_INPUT RECORDS_
+===+
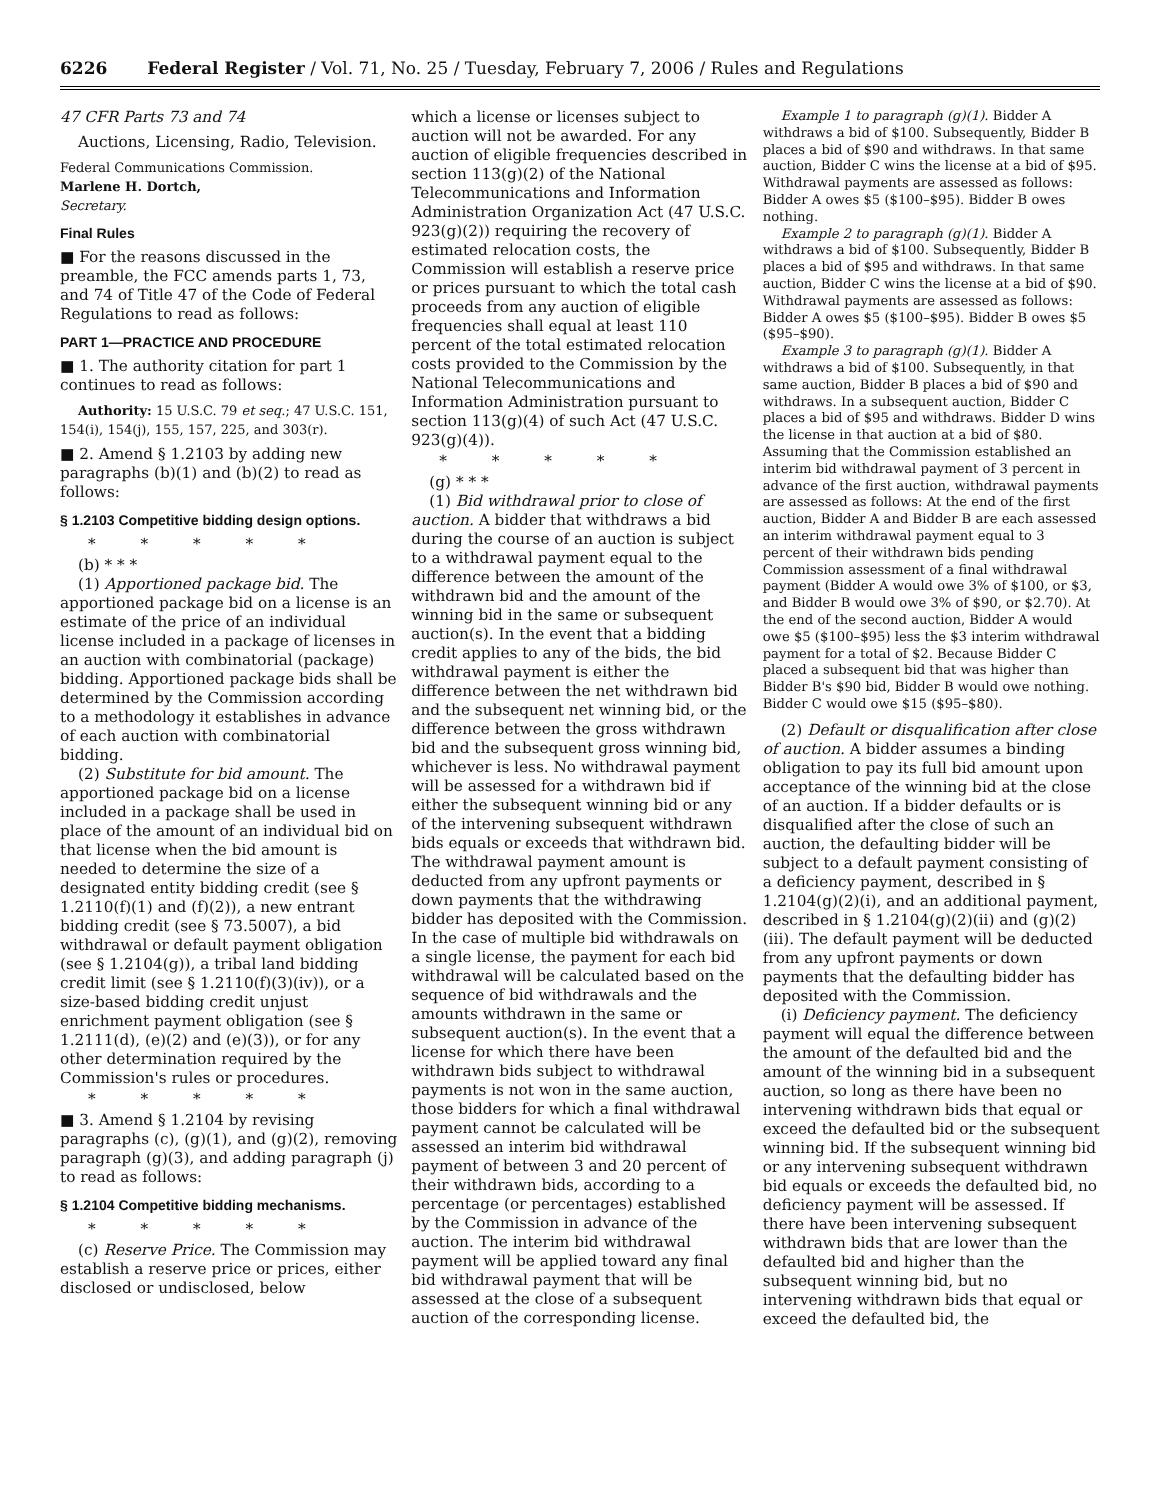6226 Federal Register / Vol. 71, No. 25 / Tuesday, February 7, 2006 / Rules and Regulations
47 CFR Parts 73 and 74
Auctions, Licensing, Radio, Television.
Federal Communications Commission.
Marlene H. Dortch,
Secretary.
Final Rules
■ For the reasons discussed in the preamble, the FCC amends parts 1, 73, and 74 of Title 47 of the Code of Federal Regulations to read as follows:
PART 1—PRACTICE AND PROCEDURE
■ 1. The authority citation for part 1 continues to read as follows:
Authority: 15 U.S.C. 79 et seq.; 47 U.S.C. 151, 154(i), 154(j), 155, 157, 225, and 303(r).
■ 2. Amend § 1.2103 by adding new paragraphs (b)(1) and (b)(2) to read as follows:
§ 1.2103 Competitive bidding design options.
* * * * *
(b) * * *
(1) Apportioned package bid. The apportioned package bid on a license is an estimate of the price of an individual license included in a package of licenses in an auction with combinatorial (package) bidding. Apportioned package bids shall be determined by the Commission according to a methodology it establishes in advance of each auction with combinatorial bidding.
(2) Substitute for bid amount. The apportioned package bid on a license included in a package shall be used in place of the amount of an individual bid on that license when the bid amount is needed to determine the size of a designated entity bidding credit (see § 1.2110(f)(1) and (f)(2)), a new entrant bidding credit (see § 73.5007), a bid withdrawal or default payment obligation (see § 1.2104(g)), a tribal land bidding credit limit (see § 1.2110(f)(3)(iv)), or a size-based bidding credit unjust enrichment payment obligation (see § 1.2111(d), (e)(2) and (e)(3)), or for any other determination required by the Commission's rules or procedures.
* * * * *
■ 3. Amend § 1.2104 by revising paragraphs (c), (g)(1), and (g)(2), removing paragraph (g)(3), and adding paragraph (j) to read as follows:
§ 1.2104 Competitive bidding mechanisms.
* * * * *
(c) Reserve Price. The Commission may establish a reserve price or prices, either disclosed or undisclosed, below
which a license or licenses subject to auction will not be awarded. For any auction of eligible frequencies described in section 113(g)(2) of the National Telecommunications and Information Administration Organization Act (47 U.S.C. 923(g)(2)) requiring the recovery of estimated relocation costs, the Commission will establish a reserve price or prices pursuant to which the total cash proceeds from any auction of eligible frequencies shall equal at least 110 percent of the total estimated relocation costs provided to the Commission by the National Telecommunications and Information Administration pursuant to section 113(g)(4) of such Act (47 U.S.C. 923(g)(4)).
* * * * *
(g) * * *
(1) Bid withdrawal prior to close of auction. A bidder that withdraws a bid during the course of an auction is subject to a withdrawal payment equal to the difference between the amount of the withdrawn bid and the amount of the winning bid in the same or subsequent auction(s). In the event that a bidding credit applies to any of the bids, the bid withdrawal payment is either the difference between the net withdrawn bid and the subsequent net winning bid, or the difference between the gross withdrawn bid and the subsequent gross winning bid, whichever is less. No withdrawal payment will be assessed for a withdrawn bid if either the subsequent winning bid or any of the intervening subsequent withdrawn bids equals or exceeds that withdrawn bid. The withdrawal payment amount is deducted from any upfront payments or down payments that the withdrawing bidder has deposited with the Commission. In the case of multiple bid withdrawals on a single license, the payment for each bid withdrawal will be calculated based on the sequence of bid withdrawals and the amounts withdrawn in the same or subsequent auction(s). In the event that a license for which there have been withdrawn bids subject to withdrawal payments is not won in the same auction, those bidders for which a final withdrawal payment cannot be calculated will be assessed an interim bid withdrawal payment of between 3 and 20 percent of their withdrawn bids, according to a percentage (or percentages) established by the Commission in advance of the auction. The interim bid withdrawal payment will be applied toward any final bid withdrawal payment that will be assessed at the close of a subsequent auction of the corresponding license.
Example 1 to paragraph (g)(1). Bidder A withdraws a bid of $100. Subsequently, Bidder B places a bid of $90 and withdraws. In that same auction, Bidder C wins the license at a bid of $95. Withdrawal payments are assessed as follows: Bidder A owes $5 ($100–$95). Bidder B owes nothing.
Example 2 to paragraph (g)(1). Bidder A withdraws a bid of $100. Subsequently, Bidder B places a bid of $95 and withdraws. In that same auction, Bidder C wins the license at a bid of $90. Withdrawal payments are assessed as follows: Bidder A owes $5 ($100–$95). Bidder B owes $5 ($95–$90).
Example 3 to paragraph (g)(1). Bidder A withdraws a bid of $100. Subsequently, in that same auction, Bidder B places a bid of $90 and withdraws. In a subsequent auction, Bidder C places a bid of $95 and withdraws. Bidder D wins the license in that auction at a bid of $80. Assuming that the Commission established an interim bid withdrawal payment of 3 percent in advance of the first auction, withdrawal payments are assessed as follows: At the end of the first auction, Bidder A and Bidder B are each assessed an interim withdrawal payment equal to 3 percent of their withdrawn bids pending Commission assessment of a final withdrawal payment (Bidder A would owe 3% of $100, or $3, and Bidder B would owe 3% of $90, or $2.70). At the end of the second auction, Bidder A would owe $5 ($100–$95) less the $3 interim withdrawal payment for a total of $2. Because Bidder C placed a subsequent bid that was higher than Bidder B's $90 bid, Bidder B would owe nothing. Bidder C would owe $15 ($95–$80).
(2) Default or disqualification after close of auction. A bidder assumes a binding obligation to pay its full bid amount upon acceptance of the winning bid at the close of an auction. If a bidder defaults or is disqualified after the close of such an auction, the defaulting bidder will be subject to a default payment consisting of a deficiency payment, described in § 1.2104(g)(2)(i), and an additional payment, described in § 1.2104(g)(2)(ii) and (g)(2)(iii). The default payment will be deducted from any upfront payments or down payments that the defaulting bidder has deposited with the Commission.
(i) Deficiency payment. The deficiency payment will equal the difference between the amount of the defaulted bid and the amount of the winning bid in a subsequent auction, so long as there have been no intervening withdrawn bids that equal or exceed the defaulted bid or the subsequent winning bid. If the subsequent winning bid or any intervening subsequent withdrawn bid equals or exceeds the defaulted bid, no deficiency payment will be assessed. If there have been intervening subsequent withdrawn bids that are lower than the defaulted bid and higher than the subsequent winning bid, but no intervening withdrawn bids that equal or exceed the defaulted bid, the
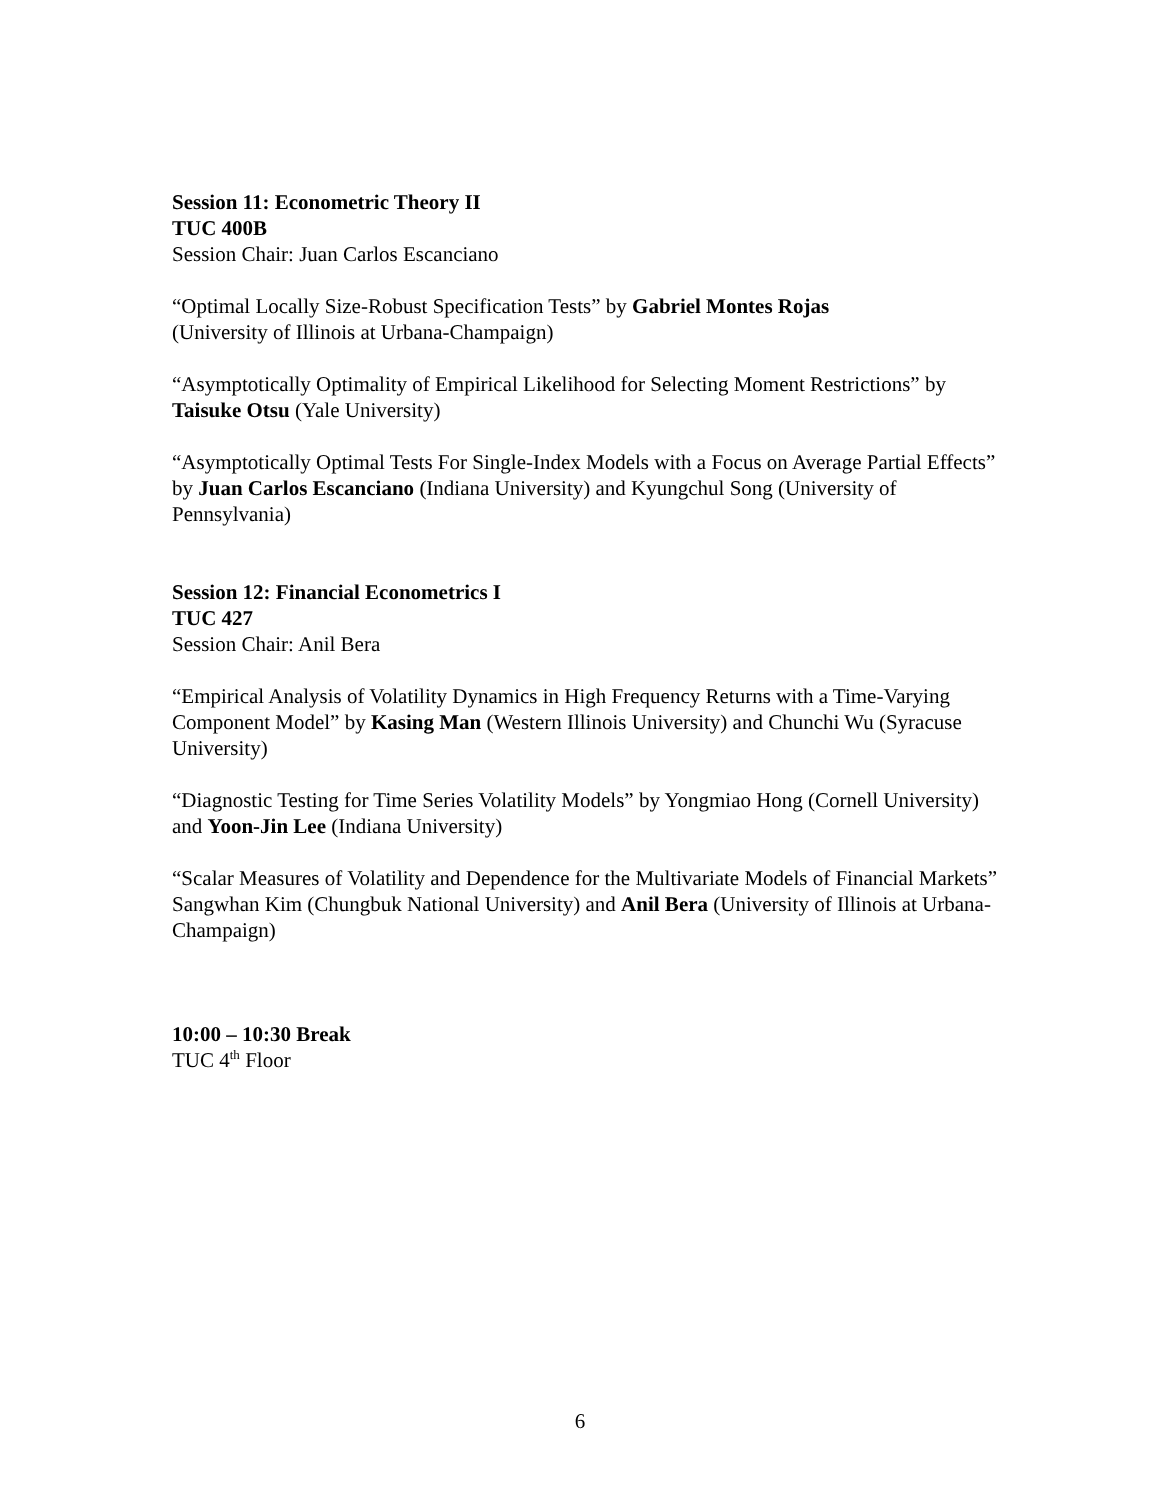Session 11: Econometric Theory II
TUC 400B
Session Chair: Juan Carlos Escanciano
“Optimal Locally Size-Robust Specification Tests” by Gabriel Montes Rojas
(University of Illinois at Urbana-Champaign)
“Asymptotically Optimality of Empirical Likelihood for Selecting Moment Restrictions” by Taisuke Otsu (Yale University)
“Asymptotically Optimal Tests For Single-Index Models with a Focus on Average Partial Effects” by Juan Carlos Escanciano (Indiana University) and Kyungchul Song (University of Pennsylvania)
Session 12: Financial Econometrics I
TUC 427
Session Chair: Anil Bera
“Empirical Analysis of Volatility Dynamics in High Frequency Returns with a Time-Varying Component Model” by Kasing Man (Western Illinois University) and Chunchi Wu (Syracuse University)
“Diagnostic Testing for Time Series Volatility Models” by Yongmiao Hong (Cornell University) and Yoon-Jin Lee (Indiana University)
“Scalar Measures of Volatility and Dependence for the Multivariate Models of Financial Markets” Sangwhan Kim (Chungbuk National University) and Anil Bera (University of Illinois at Urbana-Champaign)
10:00 – 10:30 Break
TUC 4<sup>th</sup> Floor
6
+===+
_TASK OBJECTIVE_
Where a line of the records above holds the word "Asymptotically", count it; give the total as a single number and nothing else.

_COMPLETED EXERCISE_
2